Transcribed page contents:
┄┄┄┄┄┄┄┄┄┄┄┄┄┄┄┄┄┄┄┄
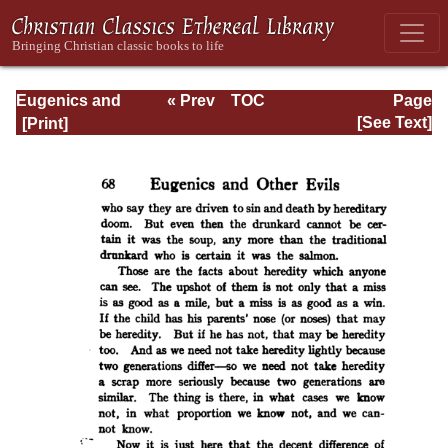
Eugenics and
« Prev
TOC
Page
Other Evils
Next »
Page_68.html
[See Text]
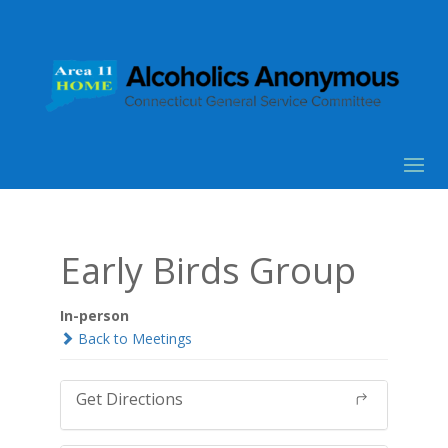
Early Birds Group
In-person
Back to Meetings
Get Directions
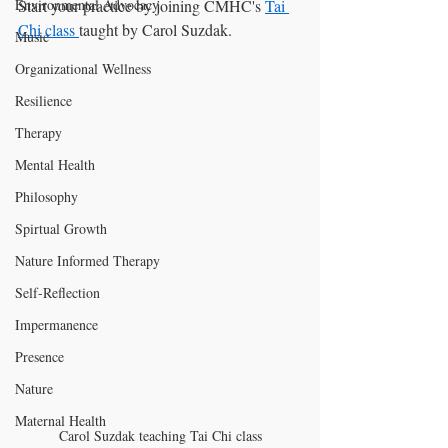
Start your practice by joining CMHC's 
Tai 
Environmental Advocacy
Chi class 
taught by Carol Suzdak. 
Music
Organizational Wellness
Resilience
Therapy
Mental Health
Philosophy
Spirtual Growth
Nature Informed Therapy
Self-Reflection
Impermanence
Presence
Nature
Maternal Health
Carol Suzdak teaching Tai Chi class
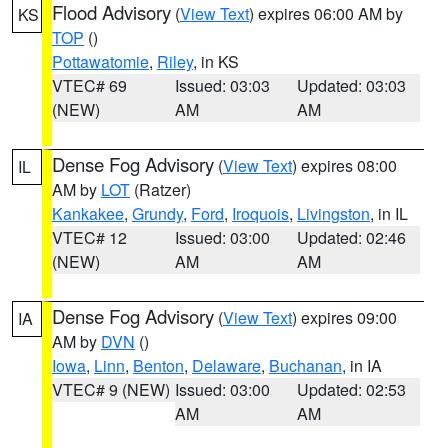
Flood Advisory
(
View Text
) expires 06:00 AM by
KS
TOP
()
Pottawatomie
,
Riley
, in KS
VTEC# 69
Issued: 03:03
Updated: 03:03
(NEW)
AM
AM
Dense Fog Advisory
(
View Text
) expires 08:00
IL
AM by
LOT
(Ratzer)
Kankakee
,
Grundy
,
Ford
,
Iroquois
,
Livingston
, in IL
VTEC# 12
Issued: 03:00
Updated: 02:46
(NEW)
AM
AM
Dense Fog Advisory
(
View Text
) expires 09:00
IA
AM by
DVN
()
Iowa
,
Linn
,
Benton
,
Delaware
,
Buchanan
, in IA
VTEC# 9 (NEW)
Issued: 03:00
Updated: 02:53
AM
AM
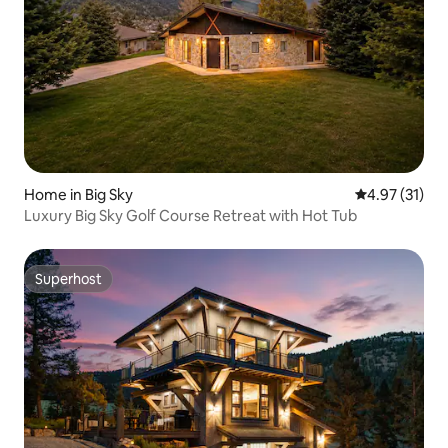
Home in Big Sky
4.97 out of 5
4.97 (31)
Luxury Big Sky Golf Course Retreat with Hot Tub
Superhost
Superhost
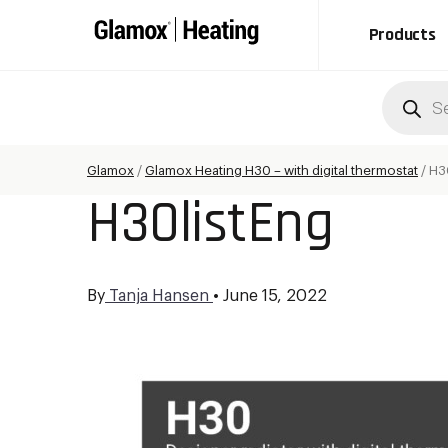
Products
Produc
search
Glamox
/
Glamox Heating H30 – with digital thermostat
/
H3
H30listEng
By
Tanja Hansen
•
June 15, 2022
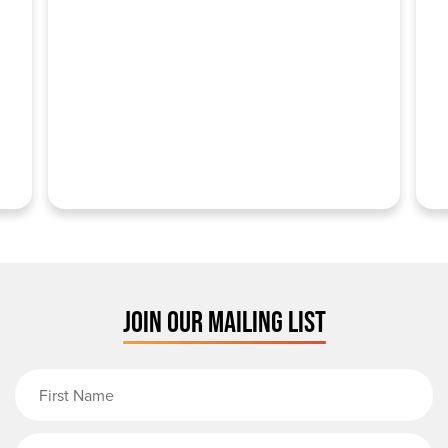
JOIN OUR MAILING LIST
First Name
Last Name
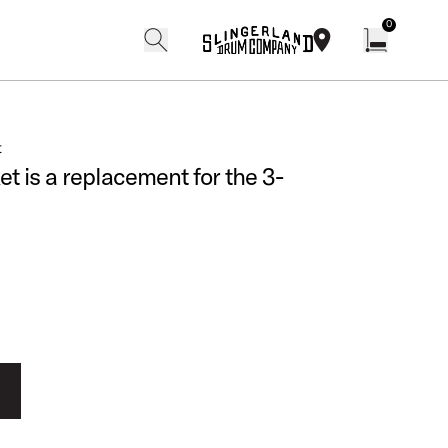
0
search
find our shops
Open cart w
t
t is a replacement for the 3-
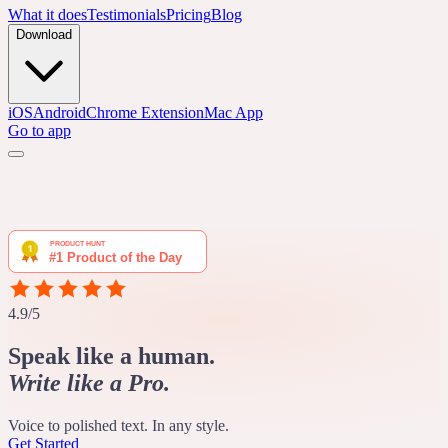
What it does
Testimonials
Pricing
Blog
Download
iOS
Android
Chrome Extension
Mac App
Go to app
4.9/5
Speak like a human.
Write like a Pro.
Voice to polished text. In any style.
Get Started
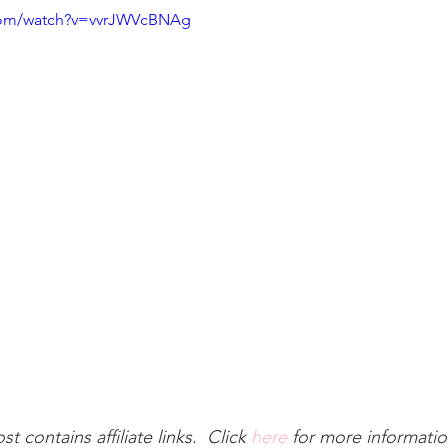
.com/watch?v=vvrJWVcBNAg
st contains affiliate links.  Click 
here
 for more informatio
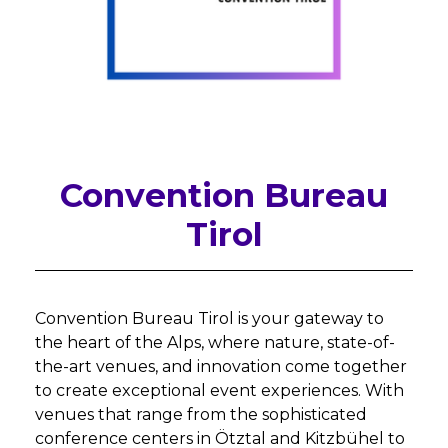
Convention Bureau
Tirol
Convention Bureau Tirol is your gateway to
the heart of the Alps, where nature, state-of-
the-art venues, and innovation come together
to create exceptional event experiences. With
venues that range from the sophisticated
conference centers in Ötztal and Kitzbühel to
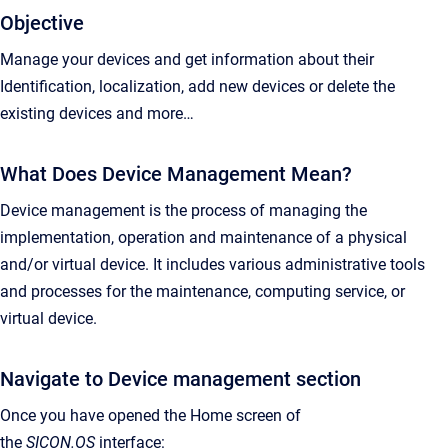
Objective
Manage your devices and get information about their
Identification, localization, add new devices or delete the
existing devices and more…
What Does Device Management Mean?
Device management is the process of managing the
implementation, operation and maintenance of a physical
and/or virtual device. It includes various administrative tools
and processes for the maintenance, computing service, or
virtual device.
Navigate to Device management section
Once you have opened the Home screen of
the
SICON.OS
interface:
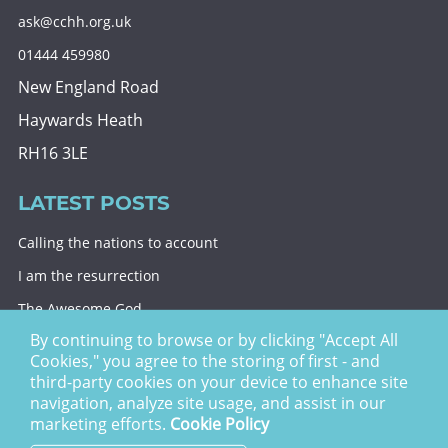
ask@cchh.org.uk
01444 459980
New England Road
Haywards Heath
RH16 3LE
LATEST POSTS
Calling the nations to account
I am the resurrection
The Awesome God
By continuing to browse or by clicking "Accept All
Division and decision
Cookies," you agree to the storing of first - and
Eternal security
third-party cookies on your device to enhance site
navigation, analyze site usage, and assist in our
Christ Church Haywards Heath ©
2026 | Registered
marketing efforts.
Cookie Policy
Charity no. 1122949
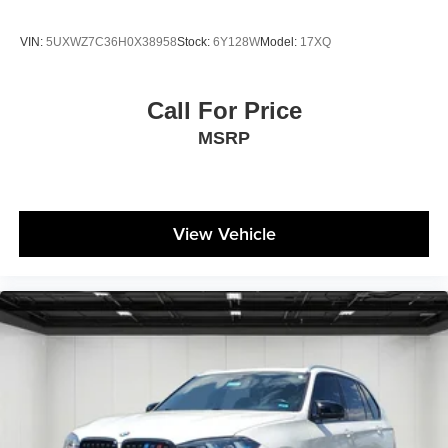
VIN:
5UXWZ7C36H0X38958
Stock:
6Y128W
Model:
17XQ
Call For Price
MSRP
View Vehicle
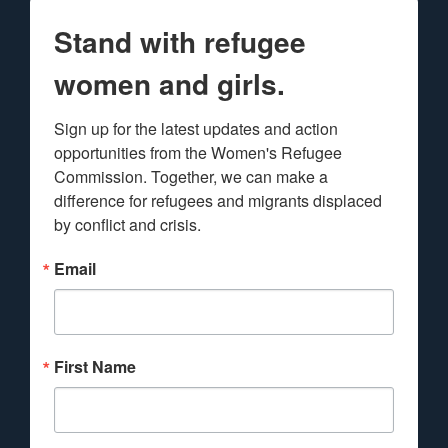
Stand with refugee
women and girls.
Sign up for the latest updates and action 
opportunities from the Women's Refugee 
Commission. Together, we can make a 
difference for refugees and migrants displaced 
by conflict and crisis.
Email
First Name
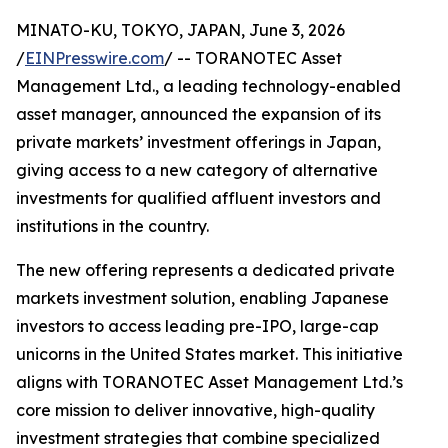
MINATO-KU, TOKYO, JAPAN, June 3, 2026
/
EINPresswire.com
/ -- TORANOTEC Asset
Management Ltd., a leading technology-enabled
asset manager, announced the expansion of its
private markets’ investment offerings in Japan,
giving access to a new category of alternative
investments for qualified affluent investors and
institutions in the country.
The new offering represents a dedicated private
markets investment solution, enabling Japanese
investors to access leading pre-IPO, large-cap
unicorns in the United States market. This initiative
aligns with TORANOTEC Asset Management Ltd.’s
core mission to deliver innovative, high-quality
investment strategies that combine specialized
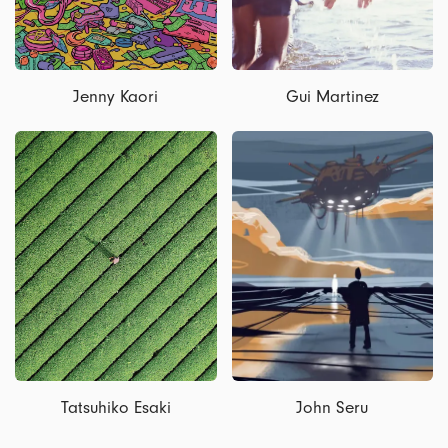
Jenny Kaori
Gui Martinez
Tatsuhiko Esaki
John Seru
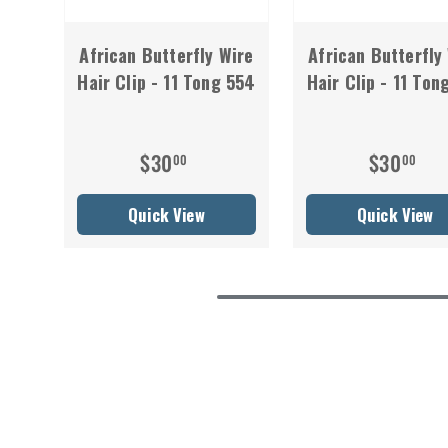
African Butterfly Wire
African Butterfly
Hair Clip - 11 Tong 554
Hair Clip - 11 Ton
$30
$30
00
00
Quick View
Quick View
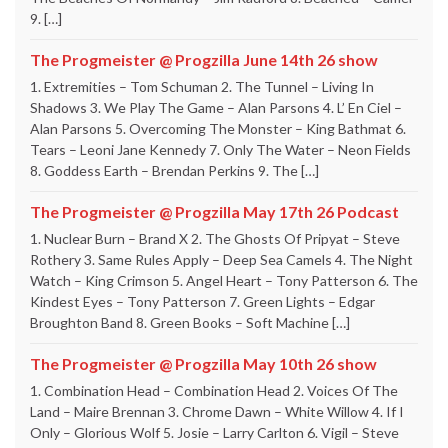
9. […]
The Progmeister @ Progzilla June 14th 26 show
1. Extremities – Tom Schuman 2. The Tunnel – Living In
Shadows 3. We Play The Game – Alan Parsons 4. L’ En Ciel –
Alan Parsons 5. Overcoming The Monster – King Bathmat 6.
Tears – Leoni Jane Kennedy 7. Only The Water – Neon Fields
8. Goddess Earth – Brendan Perkins 9. The […]
The Progmeister @ Progzilla May 17th 26 Podcast
1. Nuclear Burn – Brand X 2. The Ghosts Of Pripyat – Steve
Rothery 3. Same Rules Apply – Deep Sea Camels 4. The Night
Watch – King Crimson 5. Angel Heart – Tony Patterson 6. The
Kindest Eyes – Tony Patterson 7. Green Lights – Edgar
Broughton Band 8. Green Books – Soft Machine […]
The Progmeister @ Progzilla May 10th 26 show
1. Combination Head – Combination Head 2. Voices Of The
Land – Maire Brennan 3. Chrome Dawn – White Willow 4. If I
Only – Glorious Wolf 5. Josie – Larry Carlton 6. Vigil – Steve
┄┄┄┄┄┄┄┄┄┄┄┄┄┄┄┄┄┄┄┄
Assignment: Each entry above is to be duplicated exactly, and its pictures omitted.

Your solution:
Eugenics and
« Prev
TOC
Page
Other Evils
Next »
Page_68.html
[See Text]
Early Birds Group
In-person
Back to Meetings
Get Directions
Start your practice by joining CMHC's 
Tai 
Environmental Advocacy
Chi class 
taught by Carol Suzdak. 
Music
Organizational Wellness
Resilience
Therapy
Mental Health
Philosophy
Spirtual Growth
Nature Informed Therapy
Self-Reflection
Impermanence
Presence
Nature
Maternal Health
Carol Suzdak teaching Tai Chi class
Flood Advisory
(
View Text
) expires 06:00 AM by
KS
TOP
()
Pottawatomie
,
Riley
, in KS
VTEC# 69
Issued: 03:03
Updated: 03:03
(NEW)
AM
AM
Dense Fog Advisory
(
View Text
) expires 08:00
IL
AM by
LOT
(Ratzer)
Kankakee
,
Grundy
,
Ford
,
Iroquois
,
Livingston
, in IL
VTEC# 12
Issued: 03:00
Updated: 02:46
(NEW)
AM
AM
Dense Fog Advisory
(
View Text
) expires 09:00
IA
AM by
DVN
()
Iowa
,
Linn
,
Benton
,
Delaware
,
Buchanan
, in IA
VTEC# 9 (NEW)
Issued: 03:00
Updated: 02:53
AM
AM
Home in Big Sky
4.97 out of 5
4.97 (31)
Luxury Big Sky Golf Course Retreat with Hot Tub
Superhost
Superhost
Products
Produc
search
Glamox
/
Glamox Heating H30 – with digital thermostat
/
H3
H30listEng
By
Tanja Hansen
•
June 15, 2022
JOIN OUR MAILING LIST
First Name
Last Name
0
search
find our shops
Open cart w
t
t is a replacement for the 3-
What it does
Testimonials
Pricing
Blog
Download
iOS
Android
Chrome Extension
Mac App
Go to app
4.9/5
Speak like a human.
Write like a Pro.
Voice to polished text. In any style.
Get Started
.com/watch?v=vvrJWVcBNAg
st contains affiliate links.  Click 
here
 for more informatio
Convention Bureau
Tirol
Convention Bureau Tirol is your gateway to
the heart of the Alps, where nature, state-of-
the-art venues, and innovation come together
to create exceptional event experiences. With
venues that range from the sophisticated
conference centers in Ötztal and Kitzbühel to
Objective
Manage your devices and get information about their
Identification, localization, add new devices or delete the
existing devices and more…
What Does Device Management Mean?
Device management is the process of managing the
implementation, operation and maintenance of a physical
and/or virtual device. It includes various administrative tools
and processes for the maintenance, computing service, or
virtual device.
Navigate to Device management section
Once you have opened the Home screen of
the
SICON.OS
interface:
ask@cchh.org.uk
01444 459980
New England Road
Haywards Heath
RH16 3LE
LATEST POSTS
Calling the nations to account
I am the resurrection
The Awesome God
By continuing to browse or by clicking "Accept All
Division and decision
Cookies," you agree to the storing of first - and
Eternal security
third-party cookies on your device to enhance site
navigation, analyze site usage, and assist in our
Christ Church Haywards Heath ©
2026 | Registered
marketing efforts.
Cookie Policy
Charity no. 1122949
VIN:
5UXWZ7C36H0X38958
Stock:
6Y128W
Model:
17XQ
Call For Price
MSRP
View Vehicle
Stand with refugee
women and girls.
Sign up for the latest updates and action 
opportunities from the Women's Refugee 
Commission. Together, we can make a 
difference for refugees and migrants displaced 
by conflict and crisis.
Email
First Name
MINATO-KU, TOKYO, JAPAN, June 3, 2026
/
EINPresswire.com
/ -- TORANOTEC Asset
Management Ltd., a leading technology-enabled
asset manager, announced the expansion of its
private markets’ investment offerings in Japan,
giving access to a new category of alternative
investments for qualified affluent investors and
institutions in the country.
The new offering represents a dedicated private
markets investment solution, enabling Japanese
investors to access leading pre-IPO, large-cap
unicorns in the United States market. This initiative
aligns with TORANOTEC Asset Management Ltd.’s
core mission to deliver innovative, high-quality
investment strategies that combine specialized
Jenny Kaori
Gui Martinez
Tatsuhiko Esaki
John Seru
African Butterfly Wire
African Butterfly
Hair Clip - 11 Tong 554
Hair Clip - 11 Ton
$30
$30
00
00
Quick View
Quick View
9. […]
The Progmeister @ Progzilla June 14th 26 show
1. Extremities – Tom Schuman 2. The Tunnel – Living In
Shadows 3. We Play The Game – Alan Parsons 4. L’ En Ciel –
Alan Parsons 5. Overcoming The Monster – King Bathmat 6.
Tears – Leoni Jane Kennedy 7. Only The Water – Neon Fields
8. Goddess Earth – Brendan Perkins 9. The […]
The Progmeister @ Progzilla May 17th 26 Podcast
1. Nuclear Burn – Brand X 2. The Ghosts Of Pripyat – Steve
Rothery 3. Same Rules Apply – Deep Sea Camels 4. The Night
Watch – King Crimson 5. Angel Heart – Tony Patterson 6. The
Kindest Eyes – Tony Patterson 7. Green Lights – Edgar
Broughton Band 8. Green Books – Soft Machine […]
The Progmeister @ Progzilla May 10th 26 show
1. Combination Head – Combination Head 2. Voices Of The
Land – Maire Brennan 3. Chrome Dawn – White Willow 4. If I
Only – Glorious Wolf 5. Josie – Larry Carlton 6. Vigil – Steve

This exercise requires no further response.